### [DATA SHOWN]

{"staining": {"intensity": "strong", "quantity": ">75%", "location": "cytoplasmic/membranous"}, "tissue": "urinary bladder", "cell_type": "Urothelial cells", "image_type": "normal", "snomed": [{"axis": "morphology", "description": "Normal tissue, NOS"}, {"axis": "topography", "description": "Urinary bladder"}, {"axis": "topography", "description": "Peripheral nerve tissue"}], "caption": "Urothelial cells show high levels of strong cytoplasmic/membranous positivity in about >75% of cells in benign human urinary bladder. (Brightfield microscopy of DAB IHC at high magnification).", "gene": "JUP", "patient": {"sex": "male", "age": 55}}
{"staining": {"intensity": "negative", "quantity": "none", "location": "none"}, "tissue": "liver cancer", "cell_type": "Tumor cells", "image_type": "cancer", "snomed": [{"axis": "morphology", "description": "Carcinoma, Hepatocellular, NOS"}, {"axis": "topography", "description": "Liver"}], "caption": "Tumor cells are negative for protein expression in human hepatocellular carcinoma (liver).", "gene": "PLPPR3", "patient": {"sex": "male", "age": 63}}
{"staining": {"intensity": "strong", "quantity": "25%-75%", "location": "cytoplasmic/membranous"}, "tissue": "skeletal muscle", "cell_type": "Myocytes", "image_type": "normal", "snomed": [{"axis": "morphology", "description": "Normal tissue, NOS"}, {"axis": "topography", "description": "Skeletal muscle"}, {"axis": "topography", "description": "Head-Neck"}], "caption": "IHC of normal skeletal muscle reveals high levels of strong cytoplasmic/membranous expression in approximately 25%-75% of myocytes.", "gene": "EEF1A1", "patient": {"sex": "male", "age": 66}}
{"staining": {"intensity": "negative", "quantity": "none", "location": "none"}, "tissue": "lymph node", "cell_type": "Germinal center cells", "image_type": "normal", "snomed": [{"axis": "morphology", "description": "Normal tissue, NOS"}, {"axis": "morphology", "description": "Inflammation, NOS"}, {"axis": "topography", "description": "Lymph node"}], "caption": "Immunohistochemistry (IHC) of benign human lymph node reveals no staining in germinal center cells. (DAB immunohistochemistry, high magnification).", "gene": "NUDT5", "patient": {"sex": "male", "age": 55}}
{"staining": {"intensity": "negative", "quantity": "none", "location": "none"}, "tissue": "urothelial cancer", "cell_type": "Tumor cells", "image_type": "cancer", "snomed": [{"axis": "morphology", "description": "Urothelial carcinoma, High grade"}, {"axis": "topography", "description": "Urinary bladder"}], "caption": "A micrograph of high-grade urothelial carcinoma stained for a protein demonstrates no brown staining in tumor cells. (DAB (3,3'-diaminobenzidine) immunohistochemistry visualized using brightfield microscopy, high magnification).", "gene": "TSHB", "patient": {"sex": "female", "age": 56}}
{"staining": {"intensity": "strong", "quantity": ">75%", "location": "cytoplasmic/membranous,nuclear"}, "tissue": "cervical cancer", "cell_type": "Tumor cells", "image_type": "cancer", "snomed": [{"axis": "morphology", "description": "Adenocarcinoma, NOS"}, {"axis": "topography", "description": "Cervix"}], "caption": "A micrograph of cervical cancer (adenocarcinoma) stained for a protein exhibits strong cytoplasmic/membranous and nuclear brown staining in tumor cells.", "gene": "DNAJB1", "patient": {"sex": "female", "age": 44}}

### [ASSIGNED TASK]
The task calls for all the records above to be repeated exactly.

### [PROBLEM SOLUTION]
{"staining": {"intensity": "strong", "quantity": ">75%", "location": "cytoplasmic/membranous"}, "tissue": "urinary bladder", "cell_type": "Urothelial cells", "image_type": "normal", "snomed": [{"axis": "morphology", "description": "Normal tissue, NOS"}, {"axis": "topography", "description": "Urinary bladder"}, {"axis": "topography", "description": "Peripheral nerve tissue"}], "caption": "Urothelial cells show high levels of strong cytoplasmic/membranous positivity in about >75% of cells in benign human urinary bladder. (Brightfield microscopy of DAB IHC at high magnification).", "gene": "JUP", "patient": {"sex": "male", "age": 55}}
{"staining": {"intensity": "negative", "quantity": "none", "location": "none"}, "tissue": "liver cancer", "cell_type": "Tumor cells", "image_type": "cancer", "snomed": [{"axis": "morphology", "description": "Carcinoma, Hepatocellular, NOS"}, {"axis": "topography", "description": "Liver"}], "caption": "Tumor cells are negative for protein expression in human hepatocellular carcinoma (liver).", "gene": "PLPPR3", "patient": {"sex": "male", "age": 63}}
{"staining": {"intensity": "strong", "quantity": "25%-75%", "location": "cytoplasmic/membranous"}, "tissue": "skeletal muscle", "cell_type": "Myocytes", "image_type": "normal", "snomed": [{"axis": "morphology", "description": "Normal tissue, NOS"}, {"axis": "topography", "description": "Skeletal muscle"}, {"axis": "topography", "description": "Head-Neck"}], "caption": "IHC of normal skeletal muscle reveals high levels of strong cytoplasmic/membranous expression in approximately 25%-75% of myocytes.", "gene": "EEF1A1", "patient": {"sex": "male", "age": 66}}
{"staining": {"intensity": "negative", "quantity": "none", "location": "none"}, "tissue": "lymph node", "cell_type": "Germinal center cells", "image_type": "normal", "snomed": [{"axis": "morphology", "description": "Normal tissue, NOS"}, {"axis": "morphology", "description": "Inflammation, NOS"}, {"axis": "topography", "description": "Lymph node"}], "caption": "Immunohistochemistry (IHC) of benign human lymph node reveals no staining in germinal center cells. (DAB immunohistochemistry, high magnification).", "gene": "NUDT5", "patient": {"sex": "male", "age": 55}}
{"staining": {"intensity": "negative", "quantity": "none", "location": "none"}, "tissue": "urothelial cancer", "cell_type": "Tumor cells", "image_type": "cancer", "snomed": [{"axis": "morphology", "description": "Urothelial carcinoma, High grade"}, {"axis": "topography", "description": "Urinary bladder"}], "caption": "A micrograph of high-grade urothelial carcinoma stained for a protein demonstrates no brown staining in tumor cells. (DAB (3,3'-diaminobenzidine) immunohistochemistry visualized using brightfield microscopy, high magnification).", "gene": "TSHB", "patient": {"sex": "female", "age": 56}}
{"staining": {"intensity": "strong", "quantity": ">75%", "location": "cytoplasmic/membranous,nuclear"}, "tissue": "cervical cancer", "cell_type": "Tumor cells", "image_type": "cancer", "snomed": [{"axis": "morphology", "description": "Adenocarcinoma, NOS"}, {"axis": "topography", "description": "Cervix"}], "caption": "A micrograph of cervical cancer (adenocarcinoma) stained for a protein exhibits strong cytoplasmic/membranous and nuclear brown staining in tumor cells.", "gene": "DNAJB1", "patient": {"sex": "female", "age": 44}}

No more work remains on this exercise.